Questrom School of Business does not have a foreign language requirement, unless you are considering a dual degree (there may be a language requirement in the partner school). If you are interested in starting or continuing a foreign language at Boston University, you will need to take a placement exam to determine your proficiency and appropriate course level.
- If you are continuing study in French, Italian, Portuguese, or Spanish, please see instructions for the online placement tests.
- If you are continuing study in Chinese, German, Hebrew, or Japanese, please see instructions for the online placement tests.
These are not the only languages that BU offers! The above languages have online placement exams, but other languages have placement exams during the first week of classes in September. In addition to the languages listed above, Boston University also offers: Akan Twi, Arabic, American Sign Language, Amharic, Farsi, Greek (both ancient & modern), Hindi-Urdu, Hausa, Igbo, Korean, Latin, Persian, Russian, Swahili, Turkish, Wolof, Xhosa, and Zulu. Please contact the CAS Foreign Language Advisor at email@example.com or check the World Languages & Literatures website
Are you hoping to get a minor or a dual degree?

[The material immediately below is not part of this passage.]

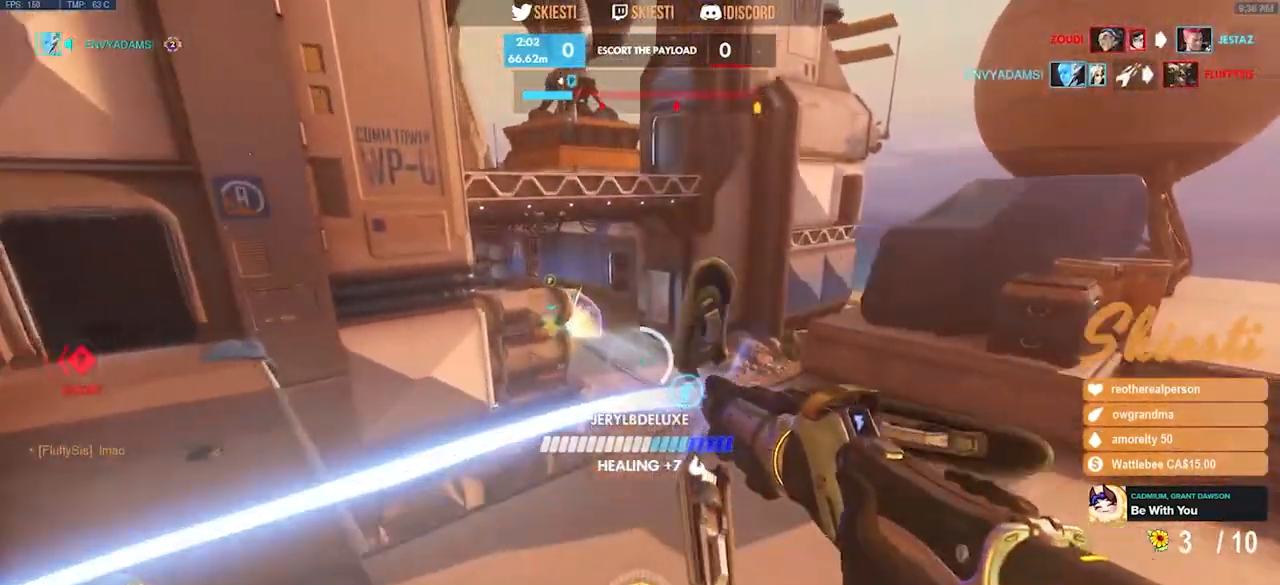
{"keys": ["d", "shift", "space", "w"], "mouse": ["left"], "events": [[250, "space", "up"], [350, "space", "down"]]}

If the minor/dual degree you’re considering is through the College of Arts and Sciences or the School of Hospitality, taking an introductory course in the subject you’re considering would be wise! You cannot take introductory courses in most of the other specialty schools until your second semester. You can find more information about required minor courses here: https://questromworld.bu.edu/udc/academics/minors/. To register for the Introductory Hospitality course (SHA HF100), please email your name, ID number, and share your interest in pursuing a Hospitality minor to Robyn at firstname.lastname@example.org.
If the minor/dual degree you’re considering is through the College of Communication, you should take WR120 in your first semester instead as COM requires additional writing courses. Be sure to mention this to your advisor if this is a path that you are considering.
If you are considering a minor in Sustainable Energy, many of the introductory elective courses for Sustainable Energy are only offered in the Fall. You should prioritize CAS EE150 and/or ENG EK225 as electives for your first semester.
Are you planning on studying abroad?
Beginning in a language or continuing on in a language would be a good elective choice if you’re thinking about going to a place that requires some level of foreign language proficiency (like Spain or Germany). The introductory courses for a language are numbered “111,” but if you’ve taken the language before, you should take the language placement exam.
Are you interested in a pre-medical track?
You should plan to take CAS CH101 in your first semester for sequencing reasons. Connect with Robyn or your assigned academic advisor early so you can talk about your long term plan.